Task material:
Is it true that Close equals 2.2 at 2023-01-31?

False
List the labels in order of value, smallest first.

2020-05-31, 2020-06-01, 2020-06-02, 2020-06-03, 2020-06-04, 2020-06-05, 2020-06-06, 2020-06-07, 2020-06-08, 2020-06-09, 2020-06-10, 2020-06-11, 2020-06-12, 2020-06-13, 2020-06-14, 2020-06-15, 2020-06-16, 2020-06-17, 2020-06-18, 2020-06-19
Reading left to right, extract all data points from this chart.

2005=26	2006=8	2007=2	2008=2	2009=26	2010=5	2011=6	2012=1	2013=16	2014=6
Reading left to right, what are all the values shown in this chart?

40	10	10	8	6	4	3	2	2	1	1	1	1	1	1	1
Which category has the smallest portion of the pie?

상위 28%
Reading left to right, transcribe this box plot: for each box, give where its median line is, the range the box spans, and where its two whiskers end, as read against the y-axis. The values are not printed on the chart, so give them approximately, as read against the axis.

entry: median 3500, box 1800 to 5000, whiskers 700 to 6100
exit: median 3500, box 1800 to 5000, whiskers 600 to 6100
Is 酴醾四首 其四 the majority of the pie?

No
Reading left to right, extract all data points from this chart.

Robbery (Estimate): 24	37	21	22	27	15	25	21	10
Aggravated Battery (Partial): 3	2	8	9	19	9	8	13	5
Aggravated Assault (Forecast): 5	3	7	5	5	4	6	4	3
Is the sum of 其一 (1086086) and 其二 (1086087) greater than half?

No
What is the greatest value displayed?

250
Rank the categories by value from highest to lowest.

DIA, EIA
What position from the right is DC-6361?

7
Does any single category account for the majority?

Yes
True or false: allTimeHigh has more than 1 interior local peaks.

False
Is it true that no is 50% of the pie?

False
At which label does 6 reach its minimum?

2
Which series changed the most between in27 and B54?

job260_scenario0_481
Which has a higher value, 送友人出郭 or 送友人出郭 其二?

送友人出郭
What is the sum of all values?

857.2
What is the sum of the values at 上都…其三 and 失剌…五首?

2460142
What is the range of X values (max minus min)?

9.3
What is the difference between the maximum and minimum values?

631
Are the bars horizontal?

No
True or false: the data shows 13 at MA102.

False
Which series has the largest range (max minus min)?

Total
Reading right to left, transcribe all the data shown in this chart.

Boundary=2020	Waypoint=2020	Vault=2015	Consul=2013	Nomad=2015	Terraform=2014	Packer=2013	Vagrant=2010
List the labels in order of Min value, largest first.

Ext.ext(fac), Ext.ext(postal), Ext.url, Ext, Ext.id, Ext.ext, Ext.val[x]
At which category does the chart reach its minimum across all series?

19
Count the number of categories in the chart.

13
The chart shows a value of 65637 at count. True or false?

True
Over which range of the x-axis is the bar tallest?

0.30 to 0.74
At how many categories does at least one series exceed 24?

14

Work request:
Recast the records as a numbered list, beginning at the line that contains "Ext.id, Ext.ext, Ext.val[x]" and stopping after the last line of the records. Leave out blank lines.

Written solution:
1. Ext.ext(fac), Ext.ext(postal), Ext.url, Ext, Ext.id, Ext.ext, Ext.val[x]
2. At which category does the chart reach its minimum across all series?
3. 19
4. Count the number of categories in the chart.
5. 13
6. The chart shows a value of 65637 at count. True or false?
7. True
8. Over which range of the x-axis is the bar tallest?
9. 0.30 to 0.74
10. At how many categories does at least one series exceed 24?
11. 14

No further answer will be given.